Extracted information section start

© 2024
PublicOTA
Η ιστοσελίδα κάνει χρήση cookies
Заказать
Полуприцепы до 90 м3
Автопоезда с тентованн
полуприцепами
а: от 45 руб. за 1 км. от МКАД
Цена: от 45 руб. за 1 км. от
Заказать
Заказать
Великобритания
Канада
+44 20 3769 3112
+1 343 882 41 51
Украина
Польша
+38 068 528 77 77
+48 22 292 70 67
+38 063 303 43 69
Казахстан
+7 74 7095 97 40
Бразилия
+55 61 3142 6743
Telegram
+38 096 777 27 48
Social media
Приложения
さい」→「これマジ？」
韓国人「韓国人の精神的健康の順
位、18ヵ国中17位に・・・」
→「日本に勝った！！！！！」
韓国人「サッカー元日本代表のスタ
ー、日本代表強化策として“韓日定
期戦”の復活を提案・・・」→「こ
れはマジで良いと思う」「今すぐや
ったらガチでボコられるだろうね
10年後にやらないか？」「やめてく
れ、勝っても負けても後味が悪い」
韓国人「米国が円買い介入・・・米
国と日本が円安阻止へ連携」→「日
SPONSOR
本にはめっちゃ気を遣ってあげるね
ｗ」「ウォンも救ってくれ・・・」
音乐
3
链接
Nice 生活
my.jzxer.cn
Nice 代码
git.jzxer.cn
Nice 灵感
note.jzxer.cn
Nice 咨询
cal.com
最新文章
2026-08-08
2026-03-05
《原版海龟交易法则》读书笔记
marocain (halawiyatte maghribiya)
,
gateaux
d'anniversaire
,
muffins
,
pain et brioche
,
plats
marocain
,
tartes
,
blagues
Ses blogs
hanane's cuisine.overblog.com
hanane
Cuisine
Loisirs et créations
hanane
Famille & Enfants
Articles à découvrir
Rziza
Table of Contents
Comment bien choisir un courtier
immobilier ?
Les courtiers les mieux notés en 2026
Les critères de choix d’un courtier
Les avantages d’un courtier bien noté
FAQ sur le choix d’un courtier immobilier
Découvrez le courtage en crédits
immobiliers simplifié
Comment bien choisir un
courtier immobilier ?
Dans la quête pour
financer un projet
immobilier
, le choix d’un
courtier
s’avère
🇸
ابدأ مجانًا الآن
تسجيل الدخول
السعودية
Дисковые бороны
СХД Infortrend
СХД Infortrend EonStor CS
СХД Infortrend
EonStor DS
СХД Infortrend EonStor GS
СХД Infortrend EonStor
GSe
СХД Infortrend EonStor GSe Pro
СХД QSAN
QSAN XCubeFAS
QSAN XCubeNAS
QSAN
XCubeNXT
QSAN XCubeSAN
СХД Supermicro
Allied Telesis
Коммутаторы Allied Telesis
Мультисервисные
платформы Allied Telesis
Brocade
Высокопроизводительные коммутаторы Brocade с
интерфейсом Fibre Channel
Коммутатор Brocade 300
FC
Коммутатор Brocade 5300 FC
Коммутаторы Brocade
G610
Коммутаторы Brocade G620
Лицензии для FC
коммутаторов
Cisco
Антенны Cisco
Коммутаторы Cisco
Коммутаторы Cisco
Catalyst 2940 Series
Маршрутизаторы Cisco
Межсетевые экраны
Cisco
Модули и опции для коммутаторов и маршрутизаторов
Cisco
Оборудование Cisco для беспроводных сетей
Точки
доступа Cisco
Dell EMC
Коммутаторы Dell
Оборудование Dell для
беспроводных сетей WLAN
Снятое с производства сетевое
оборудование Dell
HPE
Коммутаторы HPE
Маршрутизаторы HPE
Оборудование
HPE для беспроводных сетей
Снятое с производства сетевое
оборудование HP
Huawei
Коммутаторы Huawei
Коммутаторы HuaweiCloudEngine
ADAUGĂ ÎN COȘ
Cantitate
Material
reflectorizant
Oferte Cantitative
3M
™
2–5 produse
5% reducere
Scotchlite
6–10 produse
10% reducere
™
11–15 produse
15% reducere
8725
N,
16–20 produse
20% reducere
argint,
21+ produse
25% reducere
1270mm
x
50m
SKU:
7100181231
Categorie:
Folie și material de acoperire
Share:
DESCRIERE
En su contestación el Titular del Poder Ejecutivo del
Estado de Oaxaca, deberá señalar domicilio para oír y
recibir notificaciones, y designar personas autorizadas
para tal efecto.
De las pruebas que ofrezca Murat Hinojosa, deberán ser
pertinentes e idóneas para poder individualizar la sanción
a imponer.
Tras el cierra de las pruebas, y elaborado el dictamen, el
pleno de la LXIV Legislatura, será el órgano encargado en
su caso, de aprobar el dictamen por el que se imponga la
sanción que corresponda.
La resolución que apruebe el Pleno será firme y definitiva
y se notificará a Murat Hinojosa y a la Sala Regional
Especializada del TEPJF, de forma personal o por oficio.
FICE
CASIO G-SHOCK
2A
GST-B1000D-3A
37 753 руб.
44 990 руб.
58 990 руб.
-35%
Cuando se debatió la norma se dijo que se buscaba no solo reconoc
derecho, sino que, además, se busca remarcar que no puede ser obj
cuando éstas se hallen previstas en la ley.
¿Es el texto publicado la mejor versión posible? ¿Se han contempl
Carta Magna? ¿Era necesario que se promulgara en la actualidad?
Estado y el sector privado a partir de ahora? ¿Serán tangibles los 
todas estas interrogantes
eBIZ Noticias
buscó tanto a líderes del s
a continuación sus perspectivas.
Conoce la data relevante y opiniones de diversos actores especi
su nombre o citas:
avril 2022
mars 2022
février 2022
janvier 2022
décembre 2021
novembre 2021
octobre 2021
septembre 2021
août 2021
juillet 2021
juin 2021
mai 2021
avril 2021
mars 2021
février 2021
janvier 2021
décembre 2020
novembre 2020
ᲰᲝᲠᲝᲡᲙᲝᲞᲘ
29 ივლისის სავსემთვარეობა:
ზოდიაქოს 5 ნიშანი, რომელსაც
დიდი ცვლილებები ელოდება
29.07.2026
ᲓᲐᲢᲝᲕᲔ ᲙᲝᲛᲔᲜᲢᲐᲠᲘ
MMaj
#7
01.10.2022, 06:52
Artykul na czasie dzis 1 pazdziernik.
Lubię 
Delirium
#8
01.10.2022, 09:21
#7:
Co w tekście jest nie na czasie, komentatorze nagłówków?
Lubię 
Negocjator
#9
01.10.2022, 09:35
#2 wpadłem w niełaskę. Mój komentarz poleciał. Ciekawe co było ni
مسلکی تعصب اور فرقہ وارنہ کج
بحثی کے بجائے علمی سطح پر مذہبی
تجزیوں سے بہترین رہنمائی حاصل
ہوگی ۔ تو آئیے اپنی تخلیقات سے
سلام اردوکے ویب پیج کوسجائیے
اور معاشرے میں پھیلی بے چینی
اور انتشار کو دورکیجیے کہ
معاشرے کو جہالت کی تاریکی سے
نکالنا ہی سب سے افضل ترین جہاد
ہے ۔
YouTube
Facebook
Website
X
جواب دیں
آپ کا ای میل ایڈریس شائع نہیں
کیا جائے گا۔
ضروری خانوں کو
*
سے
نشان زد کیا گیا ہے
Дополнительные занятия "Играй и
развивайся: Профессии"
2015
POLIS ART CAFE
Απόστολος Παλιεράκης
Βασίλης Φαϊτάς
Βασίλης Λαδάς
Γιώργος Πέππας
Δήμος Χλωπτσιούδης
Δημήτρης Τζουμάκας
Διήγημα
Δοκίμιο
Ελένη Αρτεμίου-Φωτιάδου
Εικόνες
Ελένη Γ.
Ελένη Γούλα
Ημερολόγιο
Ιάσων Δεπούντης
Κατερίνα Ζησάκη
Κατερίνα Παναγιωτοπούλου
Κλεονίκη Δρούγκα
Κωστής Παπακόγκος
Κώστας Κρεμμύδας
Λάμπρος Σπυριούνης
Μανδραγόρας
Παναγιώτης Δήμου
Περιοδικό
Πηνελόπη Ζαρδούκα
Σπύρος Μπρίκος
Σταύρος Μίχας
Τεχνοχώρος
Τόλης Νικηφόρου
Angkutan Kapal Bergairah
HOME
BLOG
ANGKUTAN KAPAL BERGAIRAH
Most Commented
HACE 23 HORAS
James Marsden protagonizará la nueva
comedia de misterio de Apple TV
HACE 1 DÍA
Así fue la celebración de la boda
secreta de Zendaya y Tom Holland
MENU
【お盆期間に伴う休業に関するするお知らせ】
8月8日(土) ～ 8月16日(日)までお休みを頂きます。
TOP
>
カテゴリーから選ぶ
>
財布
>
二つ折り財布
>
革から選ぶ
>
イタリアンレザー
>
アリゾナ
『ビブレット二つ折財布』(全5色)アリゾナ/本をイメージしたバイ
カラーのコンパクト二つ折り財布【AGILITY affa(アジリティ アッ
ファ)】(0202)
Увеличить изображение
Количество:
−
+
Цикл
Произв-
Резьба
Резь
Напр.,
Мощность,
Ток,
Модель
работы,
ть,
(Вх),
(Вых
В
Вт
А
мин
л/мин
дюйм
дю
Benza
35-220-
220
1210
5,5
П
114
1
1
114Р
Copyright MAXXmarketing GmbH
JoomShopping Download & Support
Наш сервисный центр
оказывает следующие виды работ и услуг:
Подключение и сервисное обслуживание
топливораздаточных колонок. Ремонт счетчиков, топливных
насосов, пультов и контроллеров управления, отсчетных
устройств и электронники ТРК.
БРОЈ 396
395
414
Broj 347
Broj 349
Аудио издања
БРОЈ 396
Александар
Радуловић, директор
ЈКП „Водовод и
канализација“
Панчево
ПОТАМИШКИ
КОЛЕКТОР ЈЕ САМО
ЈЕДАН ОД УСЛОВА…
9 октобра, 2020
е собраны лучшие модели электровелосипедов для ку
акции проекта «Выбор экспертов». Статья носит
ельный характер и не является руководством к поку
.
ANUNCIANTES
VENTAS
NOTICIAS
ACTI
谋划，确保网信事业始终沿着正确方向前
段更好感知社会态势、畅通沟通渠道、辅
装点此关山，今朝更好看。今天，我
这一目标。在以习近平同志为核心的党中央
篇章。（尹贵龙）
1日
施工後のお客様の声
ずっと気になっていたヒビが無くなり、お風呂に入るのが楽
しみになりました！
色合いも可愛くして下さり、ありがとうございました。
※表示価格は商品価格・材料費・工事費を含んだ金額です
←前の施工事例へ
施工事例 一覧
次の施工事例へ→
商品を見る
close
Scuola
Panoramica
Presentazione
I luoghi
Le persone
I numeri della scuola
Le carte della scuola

Extracted information section end

**Problem description**. Out of the records above, pull the lines that include the word "jzxer".

**Solution to the exercise**.
my.jzxer.cn
git.jzxer.cn
note.jzxer.cn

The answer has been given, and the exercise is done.